Tuesday, May 15, 2012

Vineyard Update - May 11th

May 11, 2012

Our estate vineyard is brimming with life. The plants are fully awake, the ladybugs are ganging up on delicious (to them) aphids, and, if you listen closely enough, you can just about hear the shoots growing.

Our Grenache vines are the most advanced so far, with shoots about 6 inches long. The Roussanne is lagging, with shoots between one-half inch and 2 inches. The trend will likely continue past fruit set, but we will undoubtedly harvest Roussanne before Grenache.

As noted in a previous post, we’ve begun some important changes here at Edward Sellers. We have purposely cut back on the available fruiting positions on the vines to redirect some of the energy back into the wood and, further down the road, the potential grapes. Come harvest, the vines will yield no more than about 2 tons of fruit per acre. In doing so this year we hope to enliven the vines and make the fruit that we do harvest that much more concentrated.

With all the desirable growth we must also contend with springtime’s unwanted visitor: powdery mildew. Mildew is present in every vineyard worldwide and loves the kinds of temperatures that grapes and humans also like: 70 degrees to 90 degrees Fahrenheit. Left unchecked, powdery mildew will destroy a season’s crop.

To combat powdery mildew we spray a mixture of organic horticultural oil and a dilute tea that we make from the plant Equisetum arvense, commonly known as horsetail. We follow the UC Davis Powdery Mildew Index to determine when and how often to spray. Generally, we will do so every 12 to 14 days until the fruit reaches about 13 brix.

Next week we will begin thinning shoots and removing suckers. This cultural practice will allow the vines to focus on growing the fruit that we want and it will open them up to the sun and the wind.

Thursday, May 10, 2012

Going Biodynamic!

The 2012 growing season has just begun here at Edward Sellers and along with the change of seasons we are taking a new approach to growing our grapes. We are now farming our estate biodynamically, with an eye toward enlivening not just our grapevines but also our olive trees and our soils in general. We hope this approach will lead to even more interesting wines and a healthier environment for all the animals (those that drink wine and those that don’t) that visit our estate.

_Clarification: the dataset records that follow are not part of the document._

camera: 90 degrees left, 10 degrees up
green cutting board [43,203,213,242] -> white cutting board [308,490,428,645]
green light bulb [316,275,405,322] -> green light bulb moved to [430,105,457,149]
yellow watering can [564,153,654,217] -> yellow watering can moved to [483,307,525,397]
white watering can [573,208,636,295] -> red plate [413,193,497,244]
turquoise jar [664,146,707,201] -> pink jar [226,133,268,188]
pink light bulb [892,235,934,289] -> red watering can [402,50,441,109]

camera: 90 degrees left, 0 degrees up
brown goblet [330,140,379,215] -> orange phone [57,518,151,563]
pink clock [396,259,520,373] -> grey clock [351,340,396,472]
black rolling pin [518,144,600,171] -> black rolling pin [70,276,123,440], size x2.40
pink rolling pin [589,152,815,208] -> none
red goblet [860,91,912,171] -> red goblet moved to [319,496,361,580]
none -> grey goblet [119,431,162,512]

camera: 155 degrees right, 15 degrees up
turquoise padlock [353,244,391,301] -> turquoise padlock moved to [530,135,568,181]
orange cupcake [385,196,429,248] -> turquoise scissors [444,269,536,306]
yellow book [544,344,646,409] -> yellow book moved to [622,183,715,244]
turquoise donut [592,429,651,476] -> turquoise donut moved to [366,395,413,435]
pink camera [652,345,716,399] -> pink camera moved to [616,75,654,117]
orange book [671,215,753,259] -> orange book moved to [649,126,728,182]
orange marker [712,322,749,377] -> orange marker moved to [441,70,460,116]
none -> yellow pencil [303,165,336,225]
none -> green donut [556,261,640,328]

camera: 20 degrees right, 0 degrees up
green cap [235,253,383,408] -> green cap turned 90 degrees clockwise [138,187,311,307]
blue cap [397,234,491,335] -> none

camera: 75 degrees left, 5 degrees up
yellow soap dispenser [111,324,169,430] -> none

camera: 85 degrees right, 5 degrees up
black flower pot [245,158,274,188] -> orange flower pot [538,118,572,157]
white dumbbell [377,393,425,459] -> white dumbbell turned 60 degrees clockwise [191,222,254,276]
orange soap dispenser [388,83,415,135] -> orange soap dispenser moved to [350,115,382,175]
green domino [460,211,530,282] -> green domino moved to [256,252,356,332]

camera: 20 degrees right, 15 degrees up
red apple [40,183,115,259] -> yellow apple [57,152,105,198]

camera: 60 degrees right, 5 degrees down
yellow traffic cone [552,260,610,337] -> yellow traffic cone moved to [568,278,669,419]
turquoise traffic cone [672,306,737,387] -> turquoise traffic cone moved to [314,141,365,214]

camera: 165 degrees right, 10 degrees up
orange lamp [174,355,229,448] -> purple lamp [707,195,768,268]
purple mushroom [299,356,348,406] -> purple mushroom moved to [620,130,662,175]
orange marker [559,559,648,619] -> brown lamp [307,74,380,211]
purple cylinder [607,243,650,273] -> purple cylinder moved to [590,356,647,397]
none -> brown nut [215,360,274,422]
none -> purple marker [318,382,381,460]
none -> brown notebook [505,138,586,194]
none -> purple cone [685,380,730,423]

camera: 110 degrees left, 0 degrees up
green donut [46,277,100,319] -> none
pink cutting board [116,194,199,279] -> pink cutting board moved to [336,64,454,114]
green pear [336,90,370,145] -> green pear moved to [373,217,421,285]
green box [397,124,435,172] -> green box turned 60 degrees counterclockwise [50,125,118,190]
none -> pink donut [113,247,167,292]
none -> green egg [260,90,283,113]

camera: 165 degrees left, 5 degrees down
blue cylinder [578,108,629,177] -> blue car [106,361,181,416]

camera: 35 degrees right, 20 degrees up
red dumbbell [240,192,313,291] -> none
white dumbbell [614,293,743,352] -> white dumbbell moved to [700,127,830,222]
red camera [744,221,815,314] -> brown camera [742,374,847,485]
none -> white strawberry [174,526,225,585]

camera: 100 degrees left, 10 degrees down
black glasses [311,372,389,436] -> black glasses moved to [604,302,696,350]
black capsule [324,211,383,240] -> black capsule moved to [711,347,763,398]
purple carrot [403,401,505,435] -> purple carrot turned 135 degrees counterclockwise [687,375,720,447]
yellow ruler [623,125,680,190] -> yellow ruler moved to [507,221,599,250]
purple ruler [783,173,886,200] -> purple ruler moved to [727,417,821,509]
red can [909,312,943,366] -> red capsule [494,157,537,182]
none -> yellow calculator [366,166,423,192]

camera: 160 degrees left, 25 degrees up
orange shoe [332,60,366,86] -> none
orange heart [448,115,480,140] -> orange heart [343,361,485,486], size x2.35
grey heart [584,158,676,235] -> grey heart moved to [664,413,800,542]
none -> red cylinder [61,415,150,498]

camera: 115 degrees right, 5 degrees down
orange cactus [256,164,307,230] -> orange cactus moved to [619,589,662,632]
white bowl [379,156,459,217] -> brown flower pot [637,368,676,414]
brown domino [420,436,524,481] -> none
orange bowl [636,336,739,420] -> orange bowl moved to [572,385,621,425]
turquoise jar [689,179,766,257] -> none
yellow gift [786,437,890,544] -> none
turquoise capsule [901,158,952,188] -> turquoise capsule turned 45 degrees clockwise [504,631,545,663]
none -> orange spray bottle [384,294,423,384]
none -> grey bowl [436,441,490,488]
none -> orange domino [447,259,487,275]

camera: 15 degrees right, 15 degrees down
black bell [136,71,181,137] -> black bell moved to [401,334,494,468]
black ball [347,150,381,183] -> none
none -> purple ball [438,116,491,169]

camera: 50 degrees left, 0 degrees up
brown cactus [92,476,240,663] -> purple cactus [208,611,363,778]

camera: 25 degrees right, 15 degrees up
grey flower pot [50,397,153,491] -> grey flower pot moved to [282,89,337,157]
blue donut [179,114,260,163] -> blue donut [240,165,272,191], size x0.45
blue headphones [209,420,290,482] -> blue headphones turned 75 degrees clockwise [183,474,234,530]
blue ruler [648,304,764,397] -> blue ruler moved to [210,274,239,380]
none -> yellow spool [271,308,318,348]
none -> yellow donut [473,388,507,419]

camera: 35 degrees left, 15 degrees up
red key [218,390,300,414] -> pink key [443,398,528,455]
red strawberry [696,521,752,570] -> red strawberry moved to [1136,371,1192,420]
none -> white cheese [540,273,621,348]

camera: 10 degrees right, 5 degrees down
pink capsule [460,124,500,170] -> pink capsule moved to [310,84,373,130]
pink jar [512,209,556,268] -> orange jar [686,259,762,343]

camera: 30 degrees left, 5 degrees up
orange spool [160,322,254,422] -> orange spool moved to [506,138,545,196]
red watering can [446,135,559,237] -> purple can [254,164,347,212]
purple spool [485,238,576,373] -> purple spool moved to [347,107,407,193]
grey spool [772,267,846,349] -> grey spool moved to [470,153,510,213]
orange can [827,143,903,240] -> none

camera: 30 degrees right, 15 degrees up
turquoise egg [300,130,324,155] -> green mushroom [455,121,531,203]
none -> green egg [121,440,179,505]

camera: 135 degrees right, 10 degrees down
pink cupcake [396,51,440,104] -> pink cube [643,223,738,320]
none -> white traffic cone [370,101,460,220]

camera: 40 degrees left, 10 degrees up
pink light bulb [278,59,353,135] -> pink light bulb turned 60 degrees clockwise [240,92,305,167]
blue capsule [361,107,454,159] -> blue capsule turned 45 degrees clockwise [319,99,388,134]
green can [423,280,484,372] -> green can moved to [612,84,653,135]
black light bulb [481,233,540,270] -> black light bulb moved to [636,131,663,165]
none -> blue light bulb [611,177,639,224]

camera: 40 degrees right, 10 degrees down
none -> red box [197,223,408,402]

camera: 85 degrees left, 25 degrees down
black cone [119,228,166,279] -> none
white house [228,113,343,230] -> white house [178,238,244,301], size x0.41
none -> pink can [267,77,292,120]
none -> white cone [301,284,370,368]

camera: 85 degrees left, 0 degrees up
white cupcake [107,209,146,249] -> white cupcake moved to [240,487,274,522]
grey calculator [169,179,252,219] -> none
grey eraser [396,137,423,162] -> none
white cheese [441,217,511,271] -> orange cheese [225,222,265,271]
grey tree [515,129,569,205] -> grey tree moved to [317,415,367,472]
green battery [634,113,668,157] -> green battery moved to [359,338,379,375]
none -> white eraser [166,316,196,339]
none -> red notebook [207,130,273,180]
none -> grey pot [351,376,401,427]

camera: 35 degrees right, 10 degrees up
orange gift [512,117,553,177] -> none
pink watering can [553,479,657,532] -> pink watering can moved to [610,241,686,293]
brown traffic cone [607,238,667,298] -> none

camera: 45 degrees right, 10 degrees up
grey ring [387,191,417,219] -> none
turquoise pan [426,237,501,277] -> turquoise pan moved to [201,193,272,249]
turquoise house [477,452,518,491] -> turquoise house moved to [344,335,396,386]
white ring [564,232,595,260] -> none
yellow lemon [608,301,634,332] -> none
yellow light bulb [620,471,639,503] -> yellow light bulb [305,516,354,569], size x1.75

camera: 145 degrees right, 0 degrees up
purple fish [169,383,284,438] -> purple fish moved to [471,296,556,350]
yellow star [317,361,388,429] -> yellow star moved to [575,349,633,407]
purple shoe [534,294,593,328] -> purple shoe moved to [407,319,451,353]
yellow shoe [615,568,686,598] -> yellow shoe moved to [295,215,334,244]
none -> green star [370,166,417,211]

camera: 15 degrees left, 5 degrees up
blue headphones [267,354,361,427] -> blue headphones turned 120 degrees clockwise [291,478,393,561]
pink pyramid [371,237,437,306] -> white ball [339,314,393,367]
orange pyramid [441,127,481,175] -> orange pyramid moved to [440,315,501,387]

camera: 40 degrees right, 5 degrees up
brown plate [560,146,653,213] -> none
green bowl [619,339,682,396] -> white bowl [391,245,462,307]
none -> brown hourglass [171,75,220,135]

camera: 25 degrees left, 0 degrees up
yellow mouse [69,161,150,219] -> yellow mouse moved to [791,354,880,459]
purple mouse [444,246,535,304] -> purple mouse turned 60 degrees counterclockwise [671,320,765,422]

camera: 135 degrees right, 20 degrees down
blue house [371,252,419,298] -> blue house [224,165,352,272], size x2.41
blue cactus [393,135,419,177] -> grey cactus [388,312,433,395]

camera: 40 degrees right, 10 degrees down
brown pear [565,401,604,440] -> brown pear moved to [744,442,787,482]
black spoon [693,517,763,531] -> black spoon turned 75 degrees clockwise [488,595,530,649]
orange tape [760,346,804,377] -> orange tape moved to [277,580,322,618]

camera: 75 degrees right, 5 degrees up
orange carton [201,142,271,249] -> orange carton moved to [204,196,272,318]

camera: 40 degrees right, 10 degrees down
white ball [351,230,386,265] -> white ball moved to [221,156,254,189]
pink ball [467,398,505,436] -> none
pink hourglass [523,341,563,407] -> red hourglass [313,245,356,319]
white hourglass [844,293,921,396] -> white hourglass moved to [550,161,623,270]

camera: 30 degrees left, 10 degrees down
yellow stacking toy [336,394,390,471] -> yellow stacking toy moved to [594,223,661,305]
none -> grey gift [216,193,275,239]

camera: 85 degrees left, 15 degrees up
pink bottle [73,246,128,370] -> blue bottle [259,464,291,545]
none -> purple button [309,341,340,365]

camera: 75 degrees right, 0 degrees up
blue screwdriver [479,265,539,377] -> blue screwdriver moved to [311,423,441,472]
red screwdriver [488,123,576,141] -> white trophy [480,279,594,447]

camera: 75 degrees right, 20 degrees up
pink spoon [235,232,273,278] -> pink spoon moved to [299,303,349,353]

Austrian farmer and philosopher Rudolph Steiner developed the Biodynamic farming method in the 1920s as a holistic way to grow crops, and he did so with the understanding that farming is not just about rainfall, micronutrients and heat. There are spiritual forces at work, too. The Biodynamic method of farming incorporates the rhythm of the earth and the movements of the planets, enfolding these seemingly disparate systems into a whole. Think of your own circadian rhythms, or the effect of the moon on the tides, and you’ll get an idea where the biodynamics is coming from.

In practical terms, that means, among other things, rejuvenating the soil by applying concentrated amounts of cow manure to the ground after we have stirred this mixture by hand for an hour. And when we prune now, we do so according to the position of the moon and the planets.

We don’t expect to see results immediately. We may not, in fact, see any measurable results for several years. That’s okay. We are farming this estate for the future and making wines that can be enjoyed for years to come.